平成27年度(2015)フロン類算定漏えい量の集計結果が公表

2015年4月に施行された「フロン排出抑制法」。この法律に基づく「平成 27 (2015) 年度フロン類算定漏えい量」の集計結果が、環境省・経済産業省より公表されました。今回は本報告書の概要と、注目すべき事柄をご紹介します。

 

【出典】  環境省「フロン類算定漏えい量報告・公表制度による平成27(2015)年度フロン類算定漏えい量の集計結果の公表について」(平成29年2月20日)

1.「フロン類算定漏えい量報告・公表制度」の目的

本報告書には、「フロン排出抑制法」開始後、初めてとなる平成27 (2015) 年度の算定漏えい量の集計結果が、事業者別、業種別、都道府県別にとりまとめられています。

これは「フロン類算定漏えい量報告・公表制度」によるものであり、この制度の目的は、機器からのフロン類の漏えいの実態を把握・公表することによって、より適切な機器の管理を促進し、フロン類の排出抑制に資することにあります。よって、一概に、漏えい量の多寡をもって比較できるものではないとされています。実際、機器の設置環境や使用されているフロン類の種類、機器の規模、機器の保有台数等のあらゆる要因によって、漏えい量は左右されるといわれています。

2. 主な集計結果

本報告書の集計結果のうち、注目すべきものを抜粋してご紹介します。

フロンの種類別の算定漏えい量は、以下のグラフの通り、特定漏えい者はR-22、R-404A、R-410Aが多く、特定事業所はR-22、R-404A、R-11が多い結果となりました。

フロン類の種類別算定漏えい量内訳

業種別R-22、R-404A、R-410Aの状況

特定漏えい者を業種別にみると、特に多かった業種は「各種商品小売業」「飲食料品小売業」「食料品製造業」の3業種で、合わせて全体の過半数を超えています。「各種商品小売業」はR-22、R-404Aにおいては40%以上と多くを占めています。

業種別R-11とR-134aの状況

R-11は「化学工業」「熱供給業」が合わせて過半数超えとなり、

「鉄道業」「電子部品・デバイス・電子回路製造業」が続きます。R-134aは「化学工業」「電気業」「輸送用機械器具製造業」「熱供給業」が過半数に上ります。特に「化学工業」と「熱供給業」が多くを占めました。

フロンの地域別算定漏えい量(単位:tCO2)

特定漏えい者の算定漏えい量を都道府県別でみると、上位3位は東京都(9.1%)、兵庫県(7.3%)、神奈川県(7.1%)で、特定事業所は兵庫県(11.4%)、千葉県(9.2%)、茨城県(8.9%)となりました。全体として、関東・関西・東海・北海道が多くを占めています。

(参考)冷媒別の主な用途

出典:一般財団法人 日本冷媒・環境保全機構(JRECO)「地球温暖化係数(GWP)一覧

  • * GWP(Global Warming Potential):地球温暖化係数

冷媒別の主な用途

3. 各社の対応

報告書内では、特定漏えい者各社のフロン類算定漏えい量の削減に関して実施した具体的措置内容、及び実施を予定している措置の内容についても公表されています。
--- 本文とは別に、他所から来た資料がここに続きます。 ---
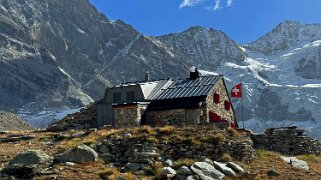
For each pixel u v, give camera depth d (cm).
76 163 2598
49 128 4903
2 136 4084
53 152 2964
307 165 2991
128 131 3111
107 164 2677
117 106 4538
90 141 3006
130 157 2762
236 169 2656
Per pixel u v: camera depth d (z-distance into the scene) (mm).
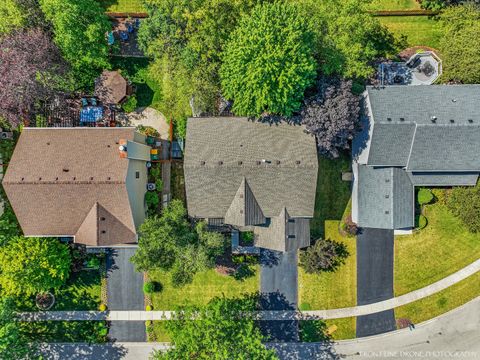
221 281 41438
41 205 34219
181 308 38406
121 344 41844
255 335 35875
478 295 41281
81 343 41969
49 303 41531
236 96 34156
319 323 41531
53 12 34469
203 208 36688
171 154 40625
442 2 38281
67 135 35250
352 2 33125
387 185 37188
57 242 38125
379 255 41062
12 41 33844
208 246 35250
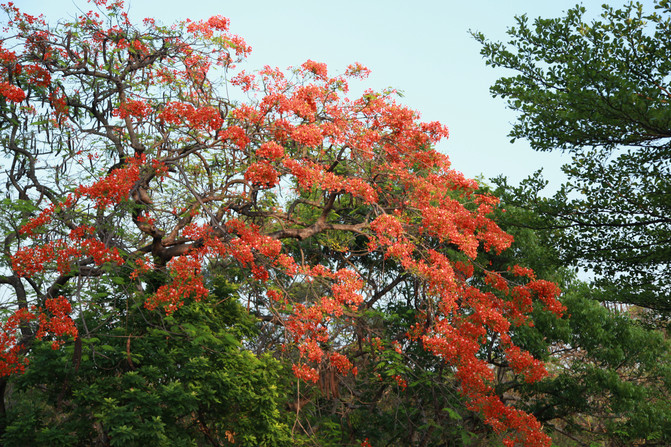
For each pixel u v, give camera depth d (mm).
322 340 8078
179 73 10016
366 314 11602
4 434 7758
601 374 12898
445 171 9648
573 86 9469
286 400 11539
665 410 13148
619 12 9125
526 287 9547
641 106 8922
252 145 8773
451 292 8844
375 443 14367
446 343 8805
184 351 9320
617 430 13328
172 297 7559
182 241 9172
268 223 11148
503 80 10461
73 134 10195
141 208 9133
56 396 8758
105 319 8797
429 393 12734
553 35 9750
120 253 8367
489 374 8617
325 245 13414
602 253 11438
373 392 13867
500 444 12172
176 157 8336
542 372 8898
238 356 10008
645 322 13320
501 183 11711
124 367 8922
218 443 10258
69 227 7750
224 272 11586
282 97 8625
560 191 11195
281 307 8477
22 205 8297
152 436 7855
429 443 13516
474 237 9102
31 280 9000
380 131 9711
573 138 10227
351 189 8406
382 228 8453
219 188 9320
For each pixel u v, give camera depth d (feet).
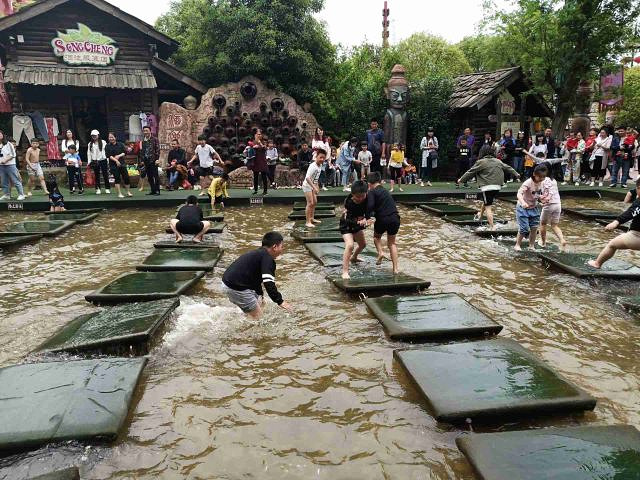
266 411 12.11
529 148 58.49
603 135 52.39
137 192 49.73
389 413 11.99
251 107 63.77
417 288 20.84
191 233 29.73
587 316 18.29
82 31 57.11
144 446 10.77
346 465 10.17
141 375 13.46
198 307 18.71
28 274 23.79
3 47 56.18
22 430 10.69
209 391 13.01
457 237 31.81
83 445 10.61
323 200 46.98
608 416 11.84
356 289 20.16
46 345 14.97
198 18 68.13
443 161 67.77
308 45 66.80
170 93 64.69
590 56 60.39
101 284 22.15
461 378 12.81
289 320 17.72
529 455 9.87
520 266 25.02
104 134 63.00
多くの特定漏えい者が、低GWPまたはノンフロン冷媒を使った新型機種の新規導入、老朽化した機器の入替を予定しています。また、フロン回収方法の改善、社内における「地球温暖化防止」意識の向上に努めるとする業者、具体的な低GWP冷媒を挙げて機器導入を進める、といった業者もあります。各社がフロン漏えいの抑制と、機器に使われている冷媒の“低GWP化”を進めていることが分かります。

※上記は報告書のごく一部を抜粋したものであり、冷媒別用途については一般財団法人 日本冷媒・環境保全機構(JRECO)の資料を参照したものです。詳細は正式な報告書の参照を推奨します。